Sermermiut
I am a very selfish person when it comes to the mountains and certain special places in nature – I would give you my last meal anytime, but I love having some POI’s just for myself. Getting up early in the morning to achieve it is no challenge for me at all, I am ready to go out in no time. I only need some food; the gear is always prepared on the evening before the hike. The cameras are ready, the batteries/backups/powerbanks are always full in order to be sure that I will not miss literally anything. This is particularly important when I arrive to such spectacular and special places like Greenland is.
There is a trail which brings you to a small bay on the southern coast of Ilulissat.
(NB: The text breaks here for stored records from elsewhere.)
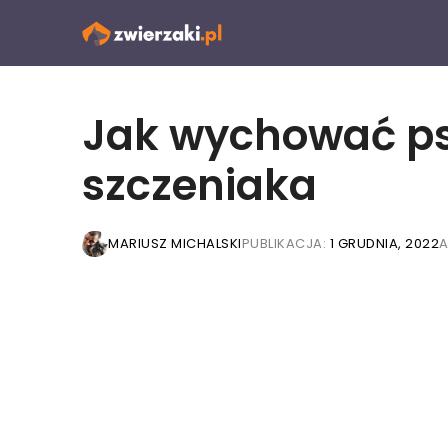
Przejdź
do
treści
Jak wychować p
szczeniaka
MARIUSZ MICHALSKI
PUBLIKACJA:
1 GRUDNIA, 2022
A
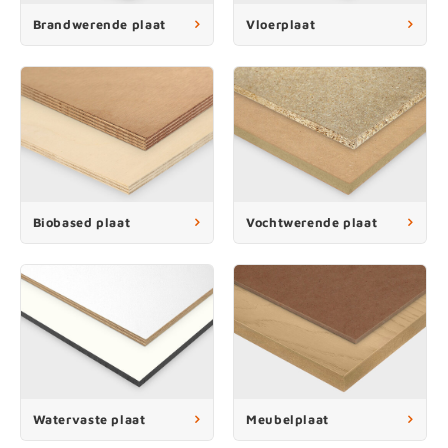
enen
felpoten
V
O
A
Z
P
H
Brandwerende plaat
Vloerplaat
utcomposiet
H
A
V
aatmateriaal
H
H
H
Biobased plaat
Vochtwerende plaat
Watervaste plaat
Meubelplaat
Starting with 4 000 years ago this area – Sermermiut – was inhabited by several cultures successively; the area is rich with fresh water from the ice sheet, offers marine life and consequently was possible to sustain human lives. This is a very important place for archaeological excavations and it is protected by UNESCO due to its uniqueness and outstanding universal value.
I left the airbnb at 5:30 and came here at 6. When I left the room, it was snowing shyly. When I reached the trail to Sermermiut, in front of me was the dream scenery – it was snowcovered, serene and absolutely perfect to be at. Not to mention that I was the first human on the plank trail. It was snowing the night before enough to make the trail at certain points merged with the soil, so I had to be careful in order not to fall through the ice on the edges of this plank trail. Everything around me was visually extremely appealing and made me really content with being there.
And the icebergs. Oh, the icebergs. I will never become bored by the icebergs. Dear Sermeq kujalleq, you are doing a tremendous job. Keep releasing the icebergs into the Isfjorden, I will return, you can be sure about that.
It is forbidden to approach the shores of the Isfjorden; the advice is to stay at a safe distance. The icebergs calving off the Sermeq kujalleq can be unpredictable and they flip, collapse or break easily, which causes tsunamis. There are no “fun” tsunamis to begin with, but to end up in these nearly frozen waters surely brings death due to hypothermia which occurs after a few minutes if you are dressed in anything else but a drysuit.
This trail is quite short and very easy to do; it is incredibly scenic and needs to be done when you visit Ilulissat no matter what. When I reached the end of it, I continued to the Blue trail, or in my book, the Dream trail (I am not exaggerating one bit, I swear).